JFS: Why are no heads rolling?

This invidious, calamitous episode should not be left to fade


It’s a new year, a new decade and a time when we are told to look forward, rather than back. Nowhere is this attitude stronger than among the leaders of British Jewry who, after one of the most appalling episodes in our communal history — the Supreme Court ruling that the admissions policy of JFS fell foul of the law on racial discrimination — are keen that we draw a line and move on.

Some of our communal chieftans are in a desperate hurry to make the whole nasty business go away, hoping to rush through a change in the law that would allow JFS and other Jewish schools to go back to the old ways. Others treat this episode as if it were no more than a hostile act by a few judges that no one could have foreseen and of which we are the blameless victims. We need to close ranks and put it behind us.

Not so fast. Rather than scrabbling to find a legalistic dodge round this mess, we need to take a long, hard look at it. We need an honest reckoning with what happened here.

That effort would begin with an acknowledgement of the scale of the screw-up. The decision to fight a legal battle through a succession of the highest courts in the land has cost hundreds of thousands of pounds — money that would otherwise have been spent meeting genuine communal needs, perhaps in education.

A government minister or chief executive guilty of such a failure, would lose his job

The result is the imposition of a new faith test on would-be pupils at Jewish schools that simply does not fit the people we are. It has culminated in the absurdity of people collecting points to prove their piety — clocking their children in and out of synagogues, reducing Judaism to a supermarket loyalty card scheme.
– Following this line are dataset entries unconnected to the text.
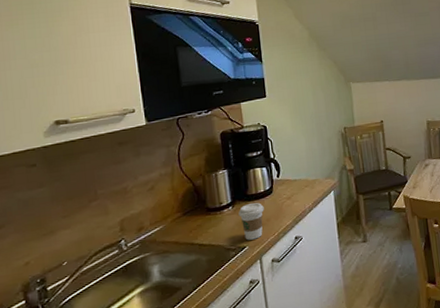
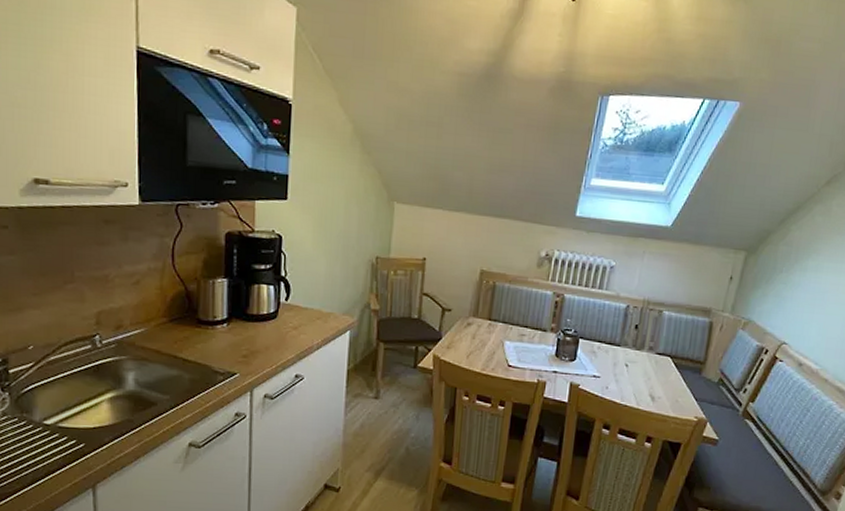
coffee cup: present [238,202,264,240] -> none [233,325,264,368]

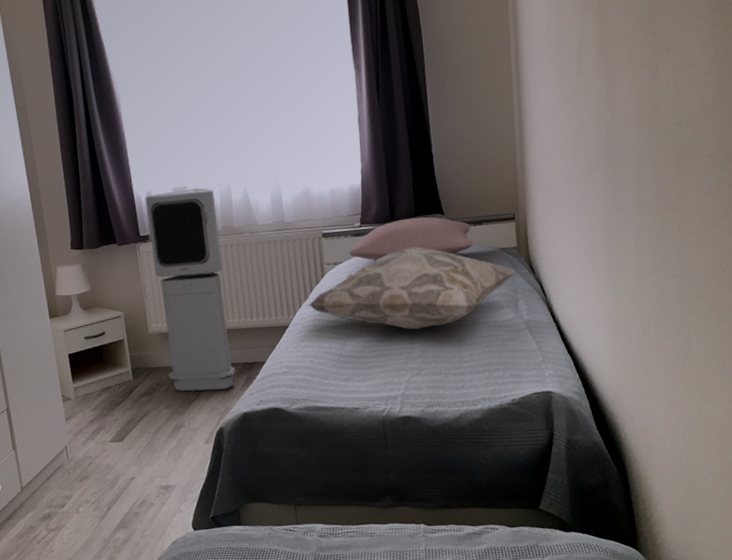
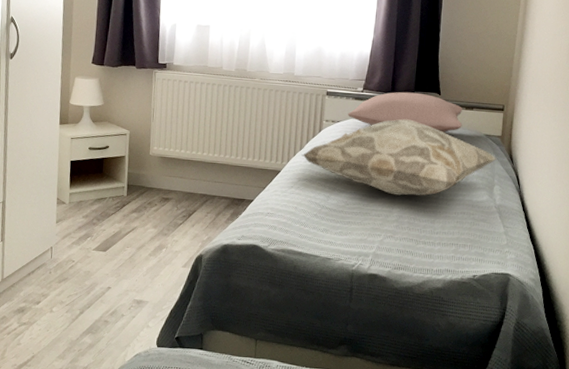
air purifier: present [145,188,236,391] -> none [160,27,234,220]

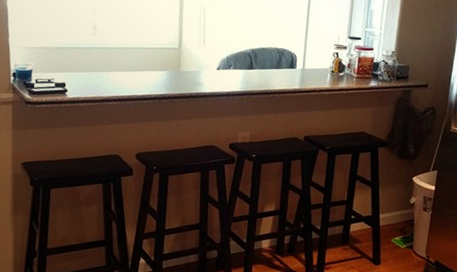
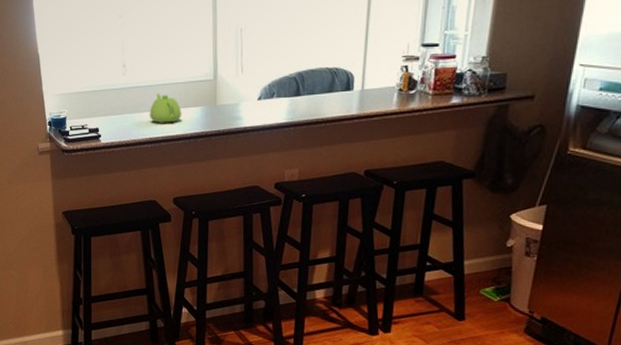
teapot: none [116,55,148,84] -> present [149,93,182,124]

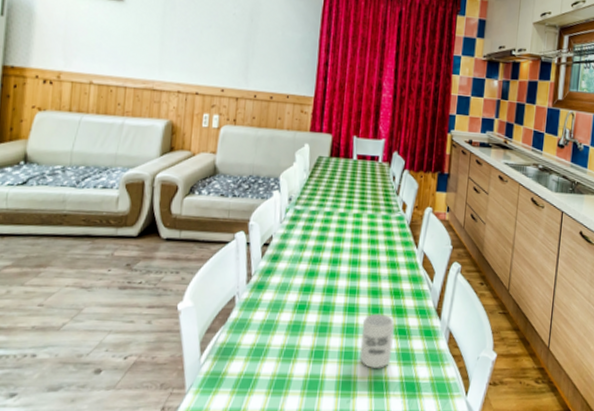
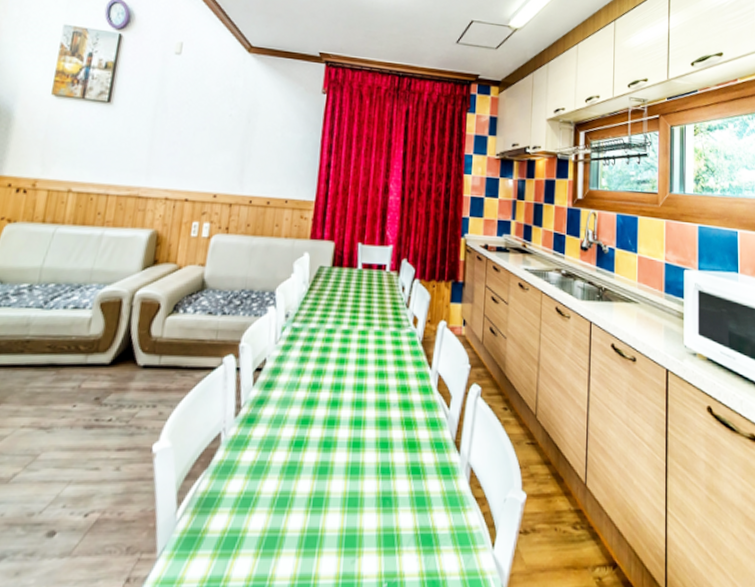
cup: present [359,313,395,368] -> none [366,449,408,517]

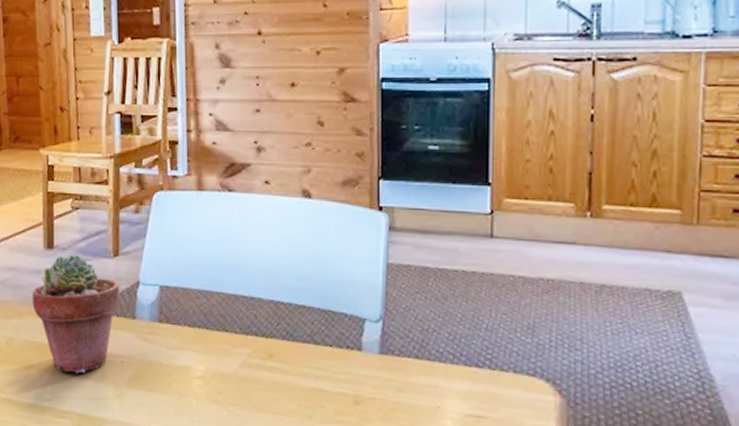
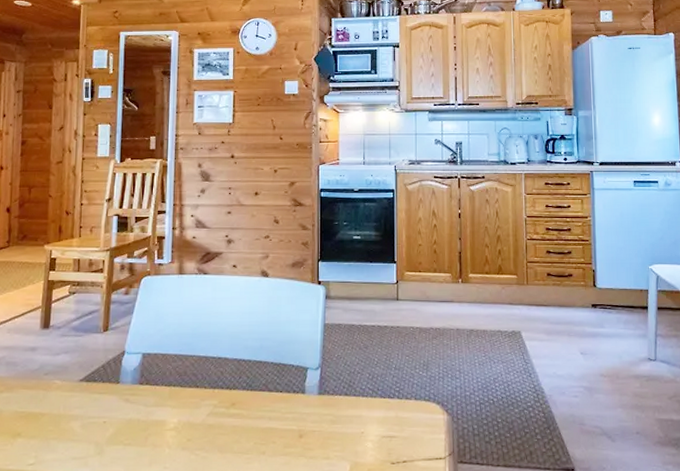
potted succulent: present [32,255,119,374] -> none [24,332,106,437]

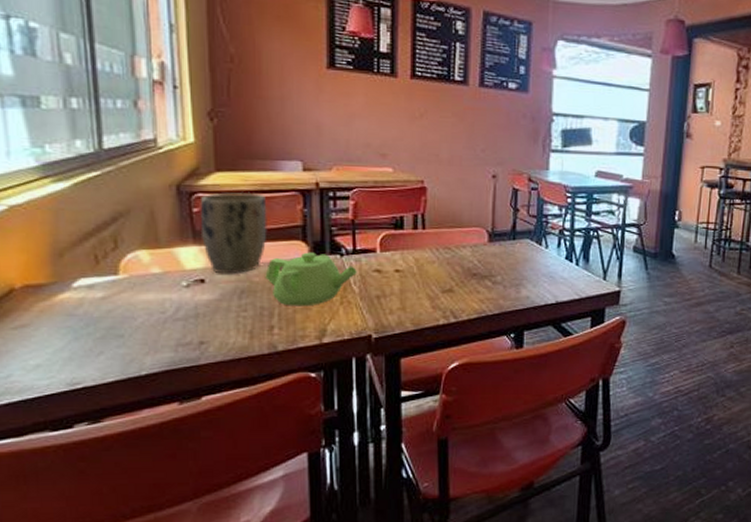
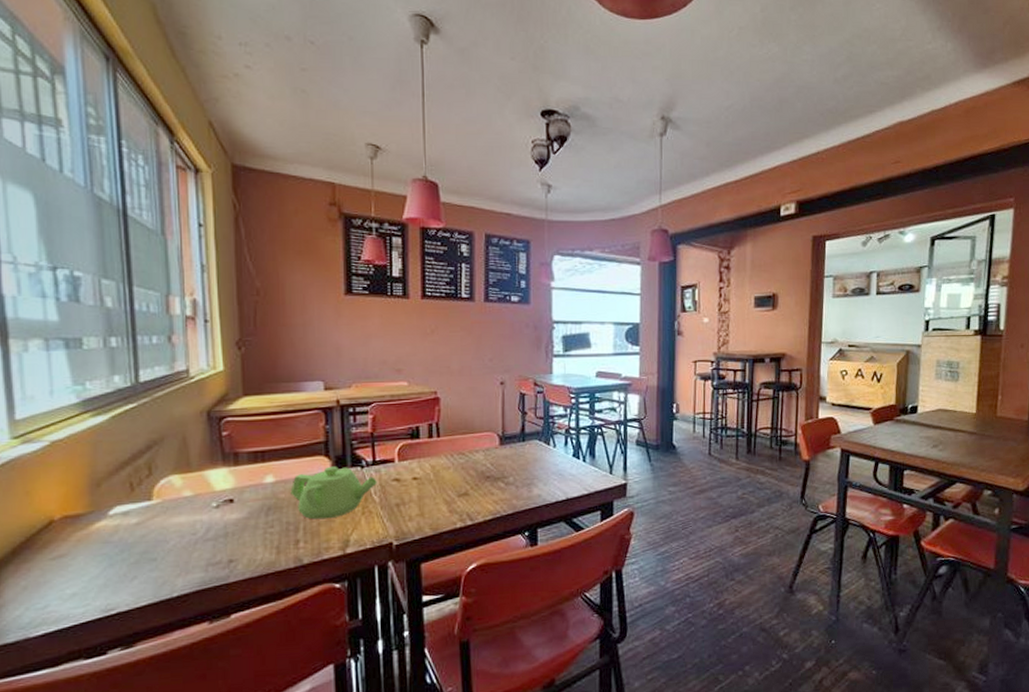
plant pot: present [200,191,267,274] -> none [229,413,292,493]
Above all, it has brought about a kind of collective humiliation, obliging the secular courts of England to determine a matter we should have settled ourselves: namely, who is a Jew.

There are victims of this fiasco: the children denied a Jewish education, the good causes deprived of cash diverted into legal bills and the good name of British Jewry itself. And there are culprits.

Some want to blame the Supreme Court justices, but that is a delusion. Those who led our community into this dead end have to admit their own responsibility.

Among them are the governors of JFS, the United Synagogue, the office of the Chief Rabbi and the Chief Rabbi himself. Not one of them called a halt to this madness, when it was utterly obvious to anyone who cared to look that it was going to end in disaster. I remember a conversation with a lawyer in the case at least two years ago in which I worried, first, that JFS could not possibly win and, second, that the consequence would be a change in the status of Jews in the eyes of English law, recognising us only narrowly as a faith group. If a layman outsider could see that, why could not those who are paid to safeguard our interests?

A pragmatic solution was easy and available. As my colleague Geoffrey Alderman — him upstairs — wisely wrote, JFS simply had to admit the children concerned, adding in a side-letter that their admission to the school had no bearing on future decisions regarding their Jewish status. The children would have got a Jewish education, the court case would have been avoided, all that cash would have been saved and we would not now be begging parliament to redefine Jewish identity in the eyes of the law.

If such a monumental error of judgment happened in any other area, the demand for accountability would be swift and ruthless. If a government minister or a corporate chief executive were guilty of an equivalent failure — one that incurred a massive loss of cash and reputation and was equally avoidable — he would surely pay with his job. Yet for some reason no one says this in our community. We act as if our misfortunes fall out of the sky, nothing to do with us, and as if our leaders were protected by divine mandate, so that even to question them constituted an act of heresy.

But they are all too human — and they must be held to account.